Some preparation of the bike will now be required because it's not been used for 30 years. Plan is to be ready in time for the Moto Club Indianos Colombres Rally in Spain this October 3rd to 11th
Blimey, that was quick work ! Nice bike and looks all original. The most important thing to check is the big-end bearing, especially if you intend to do a big mileage.
'EWA' was a Sheffield series issued from September 1937 which pretty much confirms that it was a 1938 model-year machine.
Although the Model 50 had some smaller dimensions, I'm not sure that it's possible to tell from the timing side (drive side crankcase half was quite distinctive).
It seems that Sheffield are one of the few authorities to have retained records. It may be that they have details of the first registration.
Yes thanks for the tip Richard Cornish. I understand that it's a crowded roller big end bearing.
Are there caged bearings available ?
Also do you know if there are any maintenance / overhaul / manuals etc still available ?
Hi Richard Payne thanks for that info.
The middle letter is somewhat blurred. It could well be a "W".
Following your tip I have sent an email to email@example.com to see what info they may have for EWA 252 to see if this matches
Elsewise maybe a "Y" ? That would be Somerset, EYA being from December 1938 onwards
Sheffield archives have emailed back and confirmed that EWA 252 was a Norton motorcycle registered on the 4th October 1937
Registered on that date to Dan Bradbury, of Dan Bradbury Motorcycles, London Road, in Scarborough
Thanks Richard Payne for your help
The Norton year used to run from October to September so your father's bike would have been one of the first 1938 spec models, and Dan Bradbury was a Norton racer from the early days and a main Norton agent.
The big-end bearing might be O.K. but you will have to remove the head and barrel to check. You can't really fit a caged bearing due to the vintage design oil feed, the only way to improve it is to replace the whole crank assembly. I submitted an article entitled " Achilles' Heel" in Rh 376-April 2019 describing the shortcomings of the whole crank assembly. The bearing will give adequate service at normal cruising speeds and liberal use of the gearbox, rather than let it slog.
Original maintenance manuals are around on ebay etc., and club DVDs are available from the NOC shop, but replacing a big-end was always classified as return to manufacturer, so unless you have the equipment and experience it's a job you will have to put out.
Not having ever had a bike that old, and being a former pupil of the school of "If it isnt broken, don't fix it" what is the problem of running it, and if it is quiet carry on running it until it becomes noisy? Does it take out something irreplaceale when it goes?
No criticism, just knowledge gathering for future reference.
The reason I high-lighted the big-end was David's bike hadn't been used for 30 years and he was planning to use it abroad. He didn't say if he was going to ride it to Spain, I guess not as that could be up to 2,000 miles round trip, but even so it's not a bad idea to check a bike new to you so your holiday isn't spoilt.

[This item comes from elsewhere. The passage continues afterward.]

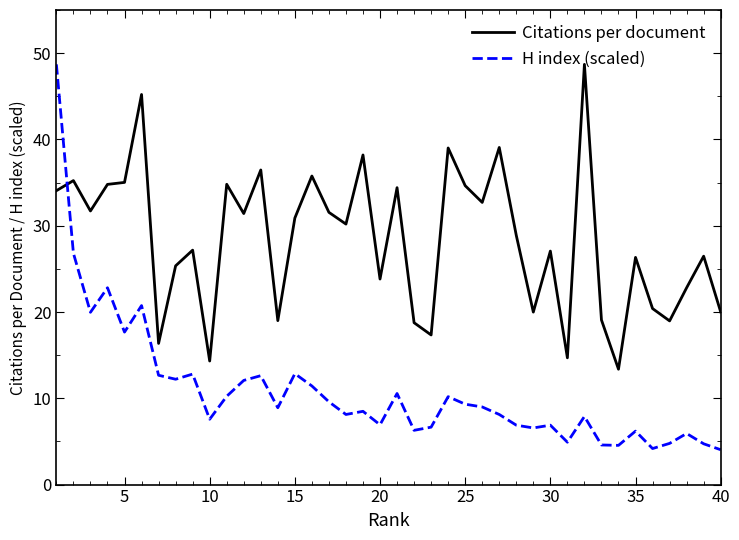

What is the minimum value for Citations per document?

13.4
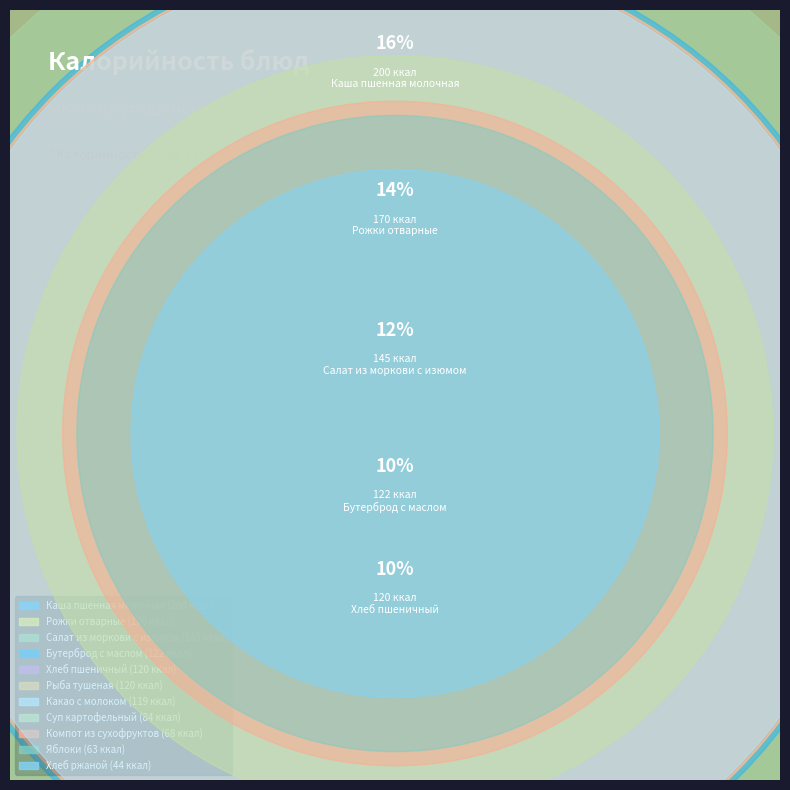

To the nearest percent, what is the combined percentage of Рожки отварные and Хлеб ржаной?

17%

I can understand your thoughts as I am currently running a pre WW2 Norton that hasn't had the engine stripped for over 55 years, but only on short journeys.
The OHV/SV crank is a poor set-up and it's not unknown for the crankpin to shear straight through, and if a worn big-end is run slack it will most likely crack the flywheels as in the attached photo, and they will then be scrap.
Thanks Richard, makes more sense knowing that the crank can break rather than just get noisy.